- **Document passage**:

◇ ◇ ◇ ◇ ◇ ◇ ◇

There are following ways to do the proper comparison.

  • First is the Root-Mean-Square Difference #

To get a measure of how similar two images are, you can calculate the root-mean-square (RMS) value of the difference between the images. If the images are exactly identical, this value is zero. The following function uses the difference function, and then calculates the RMS value from the histogram of the resulting image.

# Example: File: imagediff.py

import ImageChops
import math, operator

def rmsdiff(im1, im2):
    "Calculate the root-mean-square difference between two images"

    h = ImageChops.difference(im1, im2).histogram()

    # calculate rms
    return math.sqrt(reduce(operator.add,
        map(lambda h, i: h*(i**2), h, range(256))
    ) / (float(im1.size[0]) * im1.size[1]))
  • Another is Exact Comparison #

The quickest way to determine if two images have exactly the same contents is to get the difference between the two images, and then calculate the bounding box of the non-zero regions in this image. If the images are identical, all pixels in the difference image are zero, and the bounding box function returns None.

import ImageChops

def equal(im1, im2):
    return ImageChops.difference(im1, im2).getbbox() is None

다른 팁

I'm maintaining a Python library called pyssim that uses the Structured Similarity (SSIM) method to compare two images.

◇ ◇ ◇ ◇ ◇ ◇ ◇

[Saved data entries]

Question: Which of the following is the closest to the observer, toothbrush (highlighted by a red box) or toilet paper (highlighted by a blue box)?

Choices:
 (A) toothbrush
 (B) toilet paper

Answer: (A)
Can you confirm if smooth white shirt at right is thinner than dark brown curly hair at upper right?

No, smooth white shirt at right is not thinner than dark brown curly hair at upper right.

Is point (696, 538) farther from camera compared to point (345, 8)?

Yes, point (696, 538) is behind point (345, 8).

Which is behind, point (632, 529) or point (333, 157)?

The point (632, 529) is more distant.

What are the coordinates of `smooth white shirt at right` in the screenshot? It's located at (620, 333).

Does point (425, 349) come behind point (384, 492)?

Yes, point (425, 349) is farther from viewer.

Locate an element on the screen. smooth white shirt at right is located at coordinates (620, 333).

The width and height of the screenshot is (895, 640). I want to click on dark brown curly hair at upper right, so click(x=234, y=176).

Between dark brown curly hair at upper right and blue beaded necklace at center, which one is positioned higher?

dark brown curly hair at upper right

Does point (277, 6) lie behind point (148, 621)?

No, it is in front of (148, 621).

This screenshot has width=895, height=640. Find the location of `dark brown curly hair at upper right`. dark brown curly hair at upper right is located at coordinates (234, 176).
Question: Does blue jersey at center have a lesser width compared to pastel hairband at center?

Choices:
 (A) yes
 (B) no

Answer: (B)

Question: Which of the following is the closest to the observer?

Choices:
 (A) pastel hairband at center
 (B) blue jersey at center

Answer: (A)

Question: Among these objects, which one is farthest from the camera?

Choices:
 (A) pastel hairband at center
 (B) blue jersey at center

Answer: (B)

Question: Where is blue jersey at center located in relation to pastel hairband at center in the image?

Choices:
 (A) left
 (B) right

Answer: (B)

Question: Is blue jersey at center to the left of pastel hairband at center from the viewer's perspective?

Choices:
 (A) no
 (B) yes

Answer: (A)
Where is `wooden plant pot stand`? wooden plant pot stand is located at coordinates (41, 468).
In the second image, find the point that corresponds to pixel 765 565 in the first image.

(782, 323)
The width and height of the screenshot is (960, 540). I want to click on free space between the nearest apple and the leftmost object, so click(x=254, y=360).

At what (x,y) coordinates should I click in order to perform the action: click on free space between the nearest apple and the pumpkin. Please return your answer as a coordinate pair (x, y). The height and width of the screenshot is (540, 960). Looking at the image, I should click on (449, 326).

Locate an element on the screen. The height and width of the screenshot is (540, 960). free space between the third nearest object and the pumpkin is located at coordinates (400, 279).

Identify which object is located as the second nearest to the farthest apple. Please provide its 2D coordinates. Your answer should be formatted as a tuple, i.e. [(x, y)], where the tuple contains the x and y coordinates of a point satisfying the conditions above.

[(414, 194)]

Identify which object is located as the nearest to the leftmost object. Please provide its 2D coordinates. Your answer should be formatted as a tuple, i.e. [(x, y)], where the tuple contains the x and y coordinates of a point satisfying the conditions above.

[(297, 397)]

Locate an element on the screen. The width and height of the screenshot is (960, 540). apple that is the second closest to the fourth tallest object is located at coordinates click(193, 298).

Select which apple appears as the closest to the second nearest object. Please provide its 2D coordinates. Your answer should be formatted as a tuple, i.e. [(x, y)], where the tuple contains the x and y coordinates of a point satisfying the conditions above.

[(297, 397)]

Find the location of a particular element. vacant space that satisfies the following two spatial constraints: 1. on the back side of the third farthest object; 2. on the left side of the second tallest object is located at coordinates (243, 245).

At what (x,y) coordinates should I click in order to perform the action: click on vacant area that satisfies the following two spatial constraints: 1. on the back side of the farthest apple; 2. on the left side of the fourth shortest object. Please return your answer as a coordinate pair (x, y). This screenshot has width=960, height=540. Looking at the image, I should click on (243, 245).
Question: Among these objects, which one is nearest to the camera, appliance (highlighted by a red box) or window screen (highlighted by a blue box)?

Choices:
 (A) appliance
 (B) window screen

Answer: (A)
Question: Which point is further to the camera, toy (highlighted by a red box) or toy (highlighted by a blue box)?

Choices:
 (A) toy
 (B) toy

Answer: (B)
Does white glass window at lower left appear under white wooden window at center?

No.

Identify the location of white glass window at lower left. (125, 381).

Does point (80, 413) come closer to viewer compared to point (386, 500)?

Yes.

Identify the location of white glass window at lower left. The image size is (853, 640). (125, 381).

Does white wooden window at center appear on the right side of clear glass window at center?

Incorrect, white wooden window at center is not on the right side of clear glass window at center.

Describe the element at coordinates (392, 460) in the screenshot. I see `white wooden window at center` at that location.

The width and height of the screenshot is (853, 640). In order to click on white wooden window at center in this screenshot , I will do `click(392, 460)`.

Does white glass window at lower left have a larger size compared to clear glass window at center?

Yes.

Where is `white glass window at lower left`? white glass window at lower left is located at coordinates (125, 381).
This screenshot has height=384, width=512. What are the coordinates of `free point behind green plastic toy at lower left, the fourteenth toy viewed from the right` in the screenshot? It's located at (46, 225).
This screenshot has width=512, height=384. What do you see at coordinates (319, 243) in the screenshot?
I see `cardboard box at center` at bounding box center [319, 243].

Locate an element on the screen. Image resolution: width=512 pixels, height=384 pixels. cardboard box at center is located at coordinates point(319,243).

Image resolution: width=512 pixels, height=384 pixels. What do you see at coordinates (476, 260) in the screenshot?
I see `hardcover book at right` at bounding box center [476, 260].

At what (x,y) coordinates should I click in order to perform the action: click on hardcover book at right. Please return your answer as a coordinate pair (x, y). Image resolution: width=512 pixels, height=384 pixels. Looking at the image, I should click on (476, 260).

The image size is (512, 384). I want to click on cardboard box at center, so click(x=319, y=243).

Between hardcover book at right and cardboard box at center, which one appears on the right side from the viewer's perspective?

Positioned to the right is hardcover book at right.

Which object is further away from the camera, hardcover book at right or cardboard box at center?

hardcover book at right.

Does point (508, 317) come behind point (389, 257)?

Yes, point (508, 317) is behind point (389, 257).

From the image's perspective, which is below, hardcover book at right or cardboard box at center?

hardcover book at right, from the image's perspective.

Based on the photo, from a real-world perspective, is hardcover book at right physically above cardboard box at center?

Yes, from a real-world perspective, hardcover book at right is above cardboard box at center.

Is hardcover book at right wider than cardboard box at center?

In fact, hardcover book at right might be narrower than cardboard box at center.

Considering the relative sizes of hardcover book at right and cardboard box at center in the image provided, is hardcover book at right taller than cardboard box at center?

◇ ◇ ◇ ◇ ◇ ◇ ◇

- **Explore the material**:
**a)** Answer these questions from the image comparison passage:
(i) What is the RMS value of the difference if the two images are exactly identical?
(ii) What does the bounding box function return when the two images are identical?
(iii) Which method does the pyssim library use to compare two images?
**b)** Pick up the image comparison passage after its last sentence and continue writing it.

- **Responses to the tasks**:
**a)**
(i) Zero.
(ii) None.
(iii) The Structured Similarity (SSIM) method.

**b)**
It doesn't have python bindings, but the perceptualdiff program is also awesome at comparing two images - and quite fast.

I can't give a ready to use answer, but I will point you in (I think) the right direction. A simple way of comparing two images is by making a hash of their binary representations and then see if those hashes are the same. One problem with this is with the hash function you want to use and you must look for one that have low chances of collisions, and the other is that an image file probably has metadata attached to the original binary information, so you will have to look at how to cut off that metadata in order to compare the images only using their binary info. Also, I don't know for sure but probably the binary representation of an image encoded in jpg is different from an image encoded in png, so you should be aware of that.